* **TASK ITEM**:
Make an exact copy of the records below. Include every line.

Records from a collection
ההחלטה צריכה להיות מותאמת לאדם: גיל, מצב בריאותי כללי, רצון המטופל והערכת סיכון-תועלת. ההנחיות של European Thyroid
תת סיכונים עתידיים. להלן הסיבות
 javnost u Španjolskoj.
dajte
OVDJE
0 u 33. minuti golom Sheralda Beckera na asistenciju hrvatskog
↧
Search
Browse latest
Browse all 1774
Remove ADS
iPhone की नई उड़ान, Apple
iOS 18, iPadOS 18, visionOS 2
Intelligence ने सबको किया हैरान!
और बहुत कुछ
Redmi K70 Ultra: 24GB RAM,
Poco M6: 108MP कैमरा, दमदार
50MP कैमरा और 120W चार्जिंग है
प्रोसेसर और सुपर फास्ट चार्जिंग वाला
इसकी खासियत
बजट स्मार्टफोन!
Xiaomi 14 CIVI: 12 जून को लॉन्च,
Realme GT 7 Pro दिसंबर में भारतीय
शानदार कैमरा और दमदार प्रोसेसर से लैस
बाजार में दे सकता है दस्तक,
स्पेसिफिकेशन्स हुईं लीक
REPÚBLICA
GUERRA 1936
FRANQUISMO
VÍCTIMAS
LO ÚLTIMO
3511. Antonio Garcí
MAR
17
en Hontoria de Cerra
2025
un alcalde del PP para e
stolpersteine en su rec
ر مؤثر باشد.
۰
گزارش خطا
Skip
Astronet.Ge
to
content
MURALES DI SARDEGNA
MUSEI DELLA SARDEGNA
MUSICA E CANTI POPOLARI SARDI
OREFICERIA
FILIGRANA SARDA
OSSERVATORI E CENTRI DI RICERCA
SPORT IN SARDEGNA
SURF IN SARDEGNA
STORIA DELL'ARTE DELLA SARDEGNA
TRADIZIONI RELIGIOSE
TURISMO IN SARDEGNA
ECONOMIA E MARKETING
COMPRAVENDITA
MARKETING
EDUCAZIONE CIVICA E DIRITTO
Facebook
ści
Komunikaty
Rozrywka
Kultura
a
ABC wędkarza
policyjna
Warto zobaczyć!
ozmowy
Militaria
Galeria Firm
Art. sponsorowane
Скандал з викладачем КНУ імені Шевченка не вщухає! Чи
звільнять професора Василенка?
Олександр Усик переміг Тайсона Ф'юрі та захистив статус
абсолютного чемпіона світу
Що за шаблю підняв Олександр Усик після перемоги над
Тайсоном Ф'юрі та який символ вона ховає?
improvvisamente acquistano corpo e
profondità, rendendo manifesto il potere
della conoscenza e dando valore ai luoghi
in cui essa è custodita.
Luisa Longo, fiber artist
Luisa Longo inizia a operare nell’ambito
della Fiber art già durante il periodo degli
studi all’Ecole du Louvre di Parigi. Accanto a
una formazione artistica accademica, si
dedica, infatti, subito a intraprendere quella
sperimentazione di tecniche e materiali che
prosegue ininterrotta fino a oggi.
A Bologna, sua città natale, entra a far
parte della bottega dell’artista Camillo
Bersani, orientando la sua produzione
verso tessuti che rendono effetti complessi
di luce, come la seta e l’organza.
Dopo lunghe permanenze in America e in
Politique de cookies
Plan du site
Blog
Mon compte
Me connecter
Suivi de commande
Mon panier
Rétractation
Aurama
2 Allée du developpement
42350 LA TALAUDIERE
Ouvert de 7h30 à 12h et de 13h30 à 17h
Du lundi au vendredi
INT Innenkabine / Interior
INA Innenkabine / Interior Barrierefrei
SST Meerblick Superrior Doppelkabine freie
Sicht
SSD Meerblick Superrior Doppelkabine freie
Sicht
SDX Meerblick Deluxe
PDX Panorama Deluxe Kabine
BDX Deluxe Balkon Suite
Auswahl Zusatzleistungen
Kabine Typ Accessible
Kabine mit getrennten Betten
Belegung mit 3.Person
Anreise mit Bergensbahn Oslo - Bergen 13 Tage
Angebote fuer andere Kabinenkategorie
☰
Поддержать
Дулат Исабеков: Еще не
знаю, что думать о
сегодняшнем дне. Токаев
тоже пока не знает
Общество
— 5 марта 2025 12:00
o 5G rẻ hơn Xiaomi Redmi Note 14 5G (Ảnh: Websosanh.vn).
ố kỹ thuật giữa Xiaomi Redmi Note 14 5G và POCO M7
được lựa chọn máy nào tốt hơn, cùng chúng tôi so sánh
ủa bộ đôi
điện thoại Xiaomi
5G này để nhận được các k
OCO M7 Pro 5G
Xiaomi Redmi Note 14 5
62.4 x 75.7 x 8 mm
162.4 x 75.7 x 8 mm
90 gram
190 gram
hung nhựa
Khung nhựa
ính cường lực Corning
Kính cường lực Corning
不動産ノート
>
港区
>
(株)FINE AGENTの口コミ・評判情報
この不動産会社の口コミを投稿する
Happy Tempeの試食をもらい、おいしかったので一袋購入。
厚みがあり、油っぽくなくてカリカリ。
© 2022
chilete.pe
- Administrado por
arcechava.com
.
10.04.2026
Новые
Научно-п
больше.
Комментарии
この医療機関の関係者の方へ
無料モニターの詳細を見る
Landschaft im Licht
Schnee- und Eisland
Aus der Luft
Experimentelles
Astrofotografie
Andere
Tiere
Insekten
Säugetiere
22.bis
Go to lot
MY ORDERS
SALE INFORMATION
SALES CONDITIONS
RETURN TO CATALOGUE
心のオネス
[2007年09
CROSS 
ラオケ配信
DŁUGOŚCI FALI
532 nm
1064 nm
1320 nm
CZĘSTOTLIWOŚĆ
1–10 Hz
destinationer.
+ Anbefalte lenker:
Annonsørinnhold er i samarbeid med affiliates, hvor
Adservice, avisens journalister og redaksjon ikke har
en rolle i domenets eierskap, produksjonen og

* **EXPECTED ANSWER**:
ההחלטה צריכה להיות מותאמת לאדם: גיל, מצב בריאותי כללי, רצון המטופל והערכת סיכון-תועלת. ההנחיות של European Thyroid
תת סיכונים עתידיים. להלן הסיבות
 javnost u Španjolskoj.
dajte
OVDJE
0 u 33. minuti golom Sheralda Beckera na asistenciju hrvatskog
↧
Search
Browse latest
Browse all 1774
Remove ADS
iPhone की नई उड़ान, Apple
iOS 18, iPadOS 18, visionOS 2
Intelligence ने सबको किया हैरान!
और बहुत कुछ
Redmi K70 Ultra: 24GB RAM,
Poco M6: 108MP कैमरा, दमदार
50MP कैमरा और 120W चार्जिंग है
प्रोसेसर और सुपर फास्ट चार्जिंग वाला
इसकी खासियत
बजट स्मार्टफोन!
Xiaomi 14 CIVI: 12 जून को लॉन्च,
Realme GT 7 Pro दिसंबर में भारतीय
शानदार कैमरा और दमदार प्रोसेसर से लैस
बाजार में दे सकता है दस्तक,
स्पेसिफिकेशन्स हुईं लीक
REPÚBLICA
GUERRA 1936
FRANQUISMO
VÍCTIMAS
LO ÚLTIMO
3511. Antonio Garcí
MAR
17
en Hontoria de Cerra
2025
un alcalde del PP para e
stolpersteine en su rec
ر مؤثر باشد.
۰
گزارش خطا
Skip
Astronet.Ge
to
content
MURALES DI SARDEGNA
MUSEI DELLA SARDEGNA
MUSICA E CANTI POPOLARI SARDI
OREFICERIA
FILIGRANA SARDA
OSSERVATORI E CENTRI DI RICERCA
SPORT IN SARDEGNA
SURF IN SARDEGNA
STORIA DELL'ARTE DELLA SARDEGNA
TRADIZIONI RELIGIOSE
TURISMO IN SARDEGNA
ECONOMIA E MARKETING
COMPRAVENDITA
MARKETING
EDUCAZIONE CIVICA E DIRITTO
Facebook
ści
Komunikaty
Rozrywka
Kultura
a
ABC wędkarza
policyjna
Warto zobaczyć!
ozmowy
Militaria
Galeria Firm
Art. sponsorowane
Скандал з викладачем КНУ імені Шевченка не вщухає! Чи
звільнять професора Василенка?
Олександр Усик переміг Тайсона Ф'юрі та захистив статус
абсолютного чемпіона світу
Що за шаблю підняв Олександр Усик після перемоги над
Тайсоном Ф'юрі та який символ вона ховає?
improvvisamente acquistano corpo e
profondità, rendendo manifesto il potere
della conoscenza e dando valore ai luoghi
in cui essa è custodita.
Luisa Longo, fiber artist
Luisa Longo inizia a operare nell’ambito
della Fiber art già durante il periodo degli
studi all’Ecole du Louvre di Parigi. Accanto a
una formazione artistica accademica, si
dedica, infatti, subito a intraprendere quella
sperimentazione di tecniche e materiali che
prosegue ininterrotta fino a oggi.
A Bologna, sua città natale, entra a far
parte della bottega dell’artista Camillo
Bersani, orientando la sua produzione
verso tessuti che rendono effetti complessi
di luce, come la seta e l’organza.
Dopo lunghe permanenze in America e in
Politique de cookies
Plan du site
Blog
Mon compte
Me connecter
Suivi de commande
Mon panier
Rétractation
Aurama
2 Allée du developpement
42350 LA TALAUDIERE
Ouvert de 7h30 à 12h et de 13h30 à 17h
Du lundi au vendredi
INT Innenkabine / Interior
INA Innenkabine / Interior Barrierefrei
SST Meerblick Superrior Doppelkabine freie
Sicht
SSD Meerblick Superrior Doppelkabine freie
Sicht
SDX Meerblick Deluxe
PDX Panorama Deluxe Kabine
BDX Deluxe Balkon Suite
Auswahl Zusatzleistungen
Kabine Typ Accessible
Kabine mit getrennten Betten
Belegung mit 3.Person
Anreise mit Bergensbahn Oslo - Bergen 13 Tage
Angebote fuer andere Kabinenkategorie
☰
Поддержать
Дулат Исабеков: Еще не
знаю, что думать о
сегодняшнем дне. Токаев
тоже пока не знает
Общество
— 5 марта 2025 12:00
o 5G rẻ hơn Xiaomi Redmi Note 14 5G (Ảnh: Websosanh.vn).
ố kỹ thuật giữa Xiaomi Redmi Note 14 5G và POCO M7
được lựa chọn máy nào tốt hơn, cùng chúng tôi so sánh
ủa bộ đôi
điện thoại Xiaomi
5G này để nhận được các k
OCO M7 Pro 5G
Xiaomi Redmi Note 14 5
62.4 x 75.7 x 8 mm
162.4 x 75.7 x 8 mm
90 gram
190 gram
hung nhựa
Khung nhựa
ính cường lực Corning
Kính cường lực Corning
不動産ノート
>
港区
>
(株)FINE AGENTの口コミ・評判情報
この不動産会社の口コミを投稿する
Happy Tempeの試食をもらい、おいしかったので一袋購入。
厚みがあり、油っぽくなくてカリカリ。
© 2022
chilete.pe
- Administrado por
arcechava.com
.
10.04.2026
Новые
Научно-п
больше.
Комментарии
この医療機関の関係者の方へ
無料モニターの詳細を見る
Landschaft im Licht
Schnee- und Eisland
Aus der Luft
Experimentelles
Astrofotografie
Andere
Tiere
Insekten
Säugetiere
22.bis
Go to lot
MY ORDERS
SALE INFORMATION
SALES CONDITIONS
RETURN TO CATALOGUE
心のオネス
[2007年09
CROSS 
ラオケ配信
DŁUGOŚCI FALI
532 nm
1064 nm
1320 nm
CZĘSTOTLIWOŚĆ
1–10 Hz
destinationer.
+ Anbefalte lenker:
Annonsørinnhold er i samarbeid med affiliates, hvor
Adservice, avisens journalister og redaksjon ikke har
en rolle i domenets eierskap, produksjonen og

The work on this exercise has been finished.